Seçilen Bölüm

§ §

- 978 Okunma
- 0 Yorum
- 0 Beğeni
İnsanlar Alemi Belgeseli
Keşke hayat, kütüphanelerin kişisel gelişim bölümüne dizilmiş kitaplardaki kadar kolay olsa. Sorunla karşılaş, formülize et, sorunu yok et! Böceklerin üstüne sertçe basıp ezmek gibi bir şey bu. Tabii hayat sağdan soldan koyunca, bu akılcı sınırlamaların, gerçek anlamda strateji yoksunu planlamalar olduğunu fark ediyorsunuz.
İnsan, kendi hayatını şirket politikası gibi görmeye başlayınca tatsızlaşıyor her şey sanırım. Bu konuda çok kararlı biri olmak, çok kararsız biri olmak kadar keyif kaçıran bir döngü hem de. Her geri bildirime göre kendi devinimini yaratmak da, stabil kalabildiğin anlar yanında komik kaçıyor üstelik.
Her şeyin üstüne bu kadar kafa yormaya başlayınca, insanın içkiye ihtiyacı oluyor. Kafamı nasıl bir desentrelizasyon sürecine sokabilirim diye düşünürken, bir tanıdığım geliyor dahiyane fikriyle: "Biz Almanya’da kolayla fantayı karıştırarak içiyoruz abi!" Şimdi bunu söylediğime ben de inanmıyorum ama ben bunun üzerine bir yarım saat kadar düşündüm, hakikaten kolayla fantayı karıştırarak yaşamak lazımdı!
Tabii bu dahiyane fikiri nasıl uygulamaya koyacağım derken, sürekli artıp azalan bir serotonin çizelgesine nasıl ayak uyduracağımı da düşünmeye başladım. Aslında kola-fanta fikrinin hayatımda innovasyonel bir şeyler yapacağını inanmıyordum. Yeni olan her şeye ne kadar tereddütle baktığımı hatırlayınca ise, bu fikri yadırgamamış olmak umut veriyordu bana.

§ §

Veri Satırları

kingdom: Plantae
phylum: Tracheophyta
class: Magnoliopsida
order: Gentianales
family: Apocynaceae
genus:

§ §

Görev Ayrıntıları
Seçilen bölümü baştan sona, tek harfini bile değiştirmeden yazdırın. Yalnızca seçilen bölüme dayanın, malzemeye değil.

Yanıt
- 978 Okunma
- 0 Yorum
- 0 Beğeni
İnsanlar Alemi Belgeseli
Keşke hayat, kütüphanelerin kişisel gelişim bölümüne dizilmiş kitaplardaki kadar kolay olsa. Sorunla karşılaş, formülize et, sorunu yok et! Böceklerin üstüne sertçe basıp ezmek gibi bir şey bu. Tabii hayat sağdan soldan koyunca, bu akılcı sınırlamaların, gerçek anlamda strateji yoksunu planlamalar olduğunu fark ediyorsunuz.
İnsan, kendi hayatını şirket politikası gibi görmeye başlayınca tatsızlaşıyor her şey sanırım. Bu konuda çok kararlı biri olmak, çok kararsız biri olmak kadar keyif kaçıran bir döngü hem de. Her geri bildirime göre kendi devinimini yaratmak da, stabil kalabildiğin anlar yanında komik kaçıyor üstelik.
Her şeyin üstüne bu kadar kafa yormaya başlayınca, insanın içkiye ihtiyacı oluyor. Kafamı nasıl bir desentrelizasyon sürecine sokabilirim diye düşünürken, bir tanıdığım geliyor dahiyane fikriyle: "Biz Almanya’da kolayla fantayı karıştırarak içiyoruz abi!" Şimdi bunu söylediğime ben de inanmıyorum ama ben bunun üzerine bir yarım saat kadar düşündüm, hakikaten kolayla fantayı karıştırarak yaşamak lazımdı!
Tabii bu dahiyane fikiri nasıl uygulamaya koyacağım derken, sürekli artıp azalan bir serotonin çizelgesine nasıl ayak uyduracağımı da düşünmeye başladım. Aslında kola-fanta fikrinin hayatımda innovasyonel bir şeyler yapacağını inanmıyordum. Yeni olan her şeye ne kadar tereddütle baktığımı hatırlayınca ise, bu fikri yadırgamamış olmak umut veriyordu bana.